Which of the lines in the data below contain the string "Processor"? Copy each of them.

--- EXTRACTED INFORMATION ---

━━━

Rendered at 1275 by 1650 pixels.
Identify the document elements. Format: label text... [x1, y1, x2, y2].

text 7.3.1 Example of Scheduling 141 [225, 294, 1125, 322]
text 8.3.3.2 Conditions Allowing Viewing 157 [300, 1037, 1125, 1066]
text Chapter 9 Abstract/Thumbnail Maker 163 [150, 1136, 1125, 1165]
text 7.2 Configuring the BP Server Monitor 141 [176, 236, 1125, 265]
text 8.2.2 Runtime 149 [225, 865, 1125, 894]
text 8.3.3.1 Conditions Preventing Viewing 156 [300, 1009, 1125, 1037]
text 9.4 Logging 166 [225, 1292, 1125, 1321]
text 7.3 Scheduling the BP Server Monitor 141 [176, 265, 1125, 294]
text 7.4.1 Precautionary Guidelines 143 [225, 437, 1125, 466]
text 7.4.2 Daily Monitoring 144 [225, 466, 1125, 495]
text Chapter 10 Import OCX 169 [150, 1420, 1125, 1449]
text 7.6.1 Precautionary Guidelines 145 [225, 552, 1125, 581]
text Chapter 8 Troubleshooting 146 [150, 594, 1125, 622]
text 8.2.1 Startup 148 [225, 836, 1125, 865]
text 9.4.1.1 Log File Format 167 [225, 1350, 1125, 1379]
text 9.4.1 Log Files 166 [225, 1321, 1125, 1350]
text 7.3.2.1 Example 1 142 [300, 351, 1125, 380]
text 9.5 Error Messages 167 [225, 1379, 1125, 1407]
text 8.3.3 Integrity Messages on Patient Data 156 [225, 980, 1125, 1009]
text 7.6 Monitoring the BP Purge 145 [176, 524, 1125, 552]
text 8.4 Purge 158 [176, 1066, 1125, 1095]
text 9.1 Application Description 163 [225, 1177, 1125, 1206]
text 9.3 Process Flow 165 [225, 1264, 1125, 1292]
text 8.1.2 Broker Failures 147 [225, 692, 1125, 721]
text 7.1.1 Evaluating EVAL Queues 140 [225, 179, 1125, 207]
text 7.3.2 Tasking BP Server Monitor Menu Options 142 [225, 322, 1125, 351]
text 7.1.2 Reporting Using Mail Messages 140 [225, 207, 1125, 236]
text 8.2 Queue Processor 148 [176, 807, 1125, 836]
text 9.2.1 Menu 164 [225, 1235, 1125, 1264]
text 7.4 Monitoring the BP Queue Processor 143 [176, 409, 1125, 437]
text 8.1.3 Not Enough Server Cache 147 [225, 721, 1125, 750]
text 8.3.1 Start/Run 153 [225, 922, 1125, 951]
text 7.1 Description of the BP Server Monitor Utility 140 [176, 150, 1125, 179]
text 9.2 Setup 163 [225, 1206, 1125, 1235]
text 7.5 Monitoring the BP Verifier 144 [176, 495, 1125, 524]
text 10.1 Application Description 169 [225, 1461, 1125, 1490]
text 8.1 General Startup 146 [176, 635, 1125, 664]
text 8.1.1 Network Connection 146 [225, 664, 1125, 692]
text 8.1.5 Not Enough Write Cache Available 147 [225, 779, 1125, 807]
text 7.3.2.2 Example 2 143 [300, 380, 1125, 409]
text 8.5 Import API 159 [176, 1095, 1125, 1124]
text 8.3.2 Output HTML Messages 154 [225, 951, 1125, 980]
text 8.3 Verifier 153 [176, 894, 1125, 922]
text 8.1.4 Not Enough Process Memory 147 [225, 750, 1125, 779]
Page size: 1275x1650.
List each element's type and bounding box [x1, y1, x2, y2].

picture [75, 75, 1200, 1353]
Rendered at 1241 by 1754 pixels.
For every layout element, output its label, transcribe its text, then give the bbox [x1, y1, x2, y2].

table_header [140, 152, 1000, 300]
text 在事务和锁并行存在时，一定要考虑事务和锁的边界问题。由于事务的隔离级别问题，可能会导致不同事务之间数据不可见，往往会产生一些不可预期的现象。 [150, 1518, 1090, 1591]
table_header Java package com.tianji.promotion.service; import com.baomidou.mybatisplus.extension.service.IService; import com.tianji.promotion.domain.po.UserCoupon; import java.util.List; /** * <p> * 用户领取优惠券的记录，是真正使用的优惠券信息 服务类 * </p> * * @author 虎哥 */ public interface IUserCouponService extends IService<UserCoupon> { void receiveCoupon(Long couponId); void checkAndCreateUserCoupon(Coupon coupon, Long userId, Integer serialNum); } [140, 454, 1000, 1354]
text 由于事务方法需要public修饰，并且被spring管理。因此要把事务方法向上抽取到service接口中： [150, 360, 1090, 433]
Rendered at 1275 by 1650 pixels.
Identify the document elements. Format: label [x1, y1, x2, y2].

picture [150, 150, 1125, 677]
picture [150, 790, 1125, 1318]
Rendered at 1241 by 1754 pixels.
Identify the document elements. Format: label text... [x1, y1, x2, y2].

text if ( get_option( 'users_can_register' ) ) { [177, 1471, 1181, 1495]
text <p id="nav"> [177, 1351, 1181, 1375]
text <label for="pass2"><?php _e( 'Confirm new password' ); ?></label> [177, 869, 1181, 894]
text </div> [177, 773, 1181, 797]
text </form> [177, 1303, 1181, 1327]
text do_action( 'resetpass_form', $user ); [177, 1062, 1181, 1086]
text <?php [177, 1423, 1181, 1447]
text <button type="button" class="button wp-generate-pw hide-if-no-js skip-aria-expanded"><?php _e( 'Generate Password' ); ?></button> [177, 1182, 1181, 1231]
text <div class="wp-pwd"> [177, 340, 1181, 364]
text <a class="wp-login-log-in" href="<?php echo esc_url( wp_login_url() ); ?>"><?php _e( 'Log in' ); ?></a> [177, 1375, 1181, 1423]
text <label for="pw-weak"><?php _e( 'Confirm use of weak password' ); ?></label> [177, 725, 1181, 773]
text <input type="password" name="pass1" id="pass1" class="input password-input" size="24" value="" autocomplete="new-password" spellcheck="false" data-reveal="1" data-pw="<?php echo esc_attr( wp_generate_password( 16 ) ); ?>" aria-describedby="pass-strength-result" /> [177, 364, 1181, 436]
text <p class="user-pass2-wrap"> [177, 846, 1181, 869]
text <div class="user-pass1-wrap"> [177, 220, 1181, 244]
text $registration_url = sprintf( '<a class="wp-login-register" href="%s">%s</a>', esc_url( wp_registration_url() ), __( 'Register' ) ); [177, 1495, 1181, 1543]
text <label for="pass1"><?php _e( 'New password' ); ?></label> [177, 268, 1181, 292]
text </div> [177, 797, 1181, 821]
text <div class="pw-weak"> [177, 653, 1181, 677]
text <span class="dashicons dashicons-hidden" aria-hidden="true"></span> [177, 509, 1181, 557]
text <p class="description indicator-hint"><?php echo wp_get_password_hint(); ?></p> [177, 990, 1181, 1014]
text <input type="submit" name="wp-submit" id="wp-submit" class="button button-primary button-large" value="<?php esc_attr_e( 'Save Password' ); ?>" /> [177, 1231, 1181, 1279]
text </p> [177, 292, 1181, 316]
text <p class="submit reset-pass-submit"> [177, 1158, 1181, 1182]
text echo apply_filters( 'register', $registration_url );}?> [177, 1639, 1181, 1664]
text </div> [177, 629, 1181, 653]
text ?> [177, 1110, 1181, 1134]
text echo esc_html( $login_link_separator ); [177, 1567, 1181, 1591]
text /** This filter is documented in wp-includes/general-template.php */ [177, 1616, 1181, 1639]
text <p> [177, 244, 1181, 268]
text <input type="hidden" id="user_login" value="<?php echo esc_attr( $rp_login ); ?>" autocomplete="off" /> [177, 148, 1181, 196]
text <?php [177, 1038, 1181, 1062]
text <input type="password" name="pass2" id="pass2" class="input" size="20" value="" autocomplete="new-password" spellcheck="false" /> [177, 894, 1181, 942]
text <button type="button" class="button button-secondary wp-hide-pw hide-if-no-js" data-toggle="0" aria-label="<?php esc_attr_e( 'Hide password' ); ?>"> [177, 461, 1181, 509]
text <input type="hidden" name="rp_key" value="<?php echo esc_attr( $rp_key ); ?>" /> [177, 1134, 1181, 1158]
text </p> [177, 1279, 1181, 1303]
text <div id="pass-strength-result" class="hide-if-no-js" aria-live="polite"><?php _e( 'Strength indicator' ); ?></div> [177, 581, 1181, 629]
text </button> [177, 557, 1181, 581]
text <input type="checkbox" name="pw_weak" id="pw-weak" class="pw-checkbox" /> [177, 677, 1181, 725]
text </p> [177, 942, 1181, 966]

━━━

--- ANSWER SECTION ---
text 8.2 Queue Processor 148 [176, 807, 1125, 836]
text 7.4 Monitoring the BP Queue Processor 143 [176, 409, 1125, 437]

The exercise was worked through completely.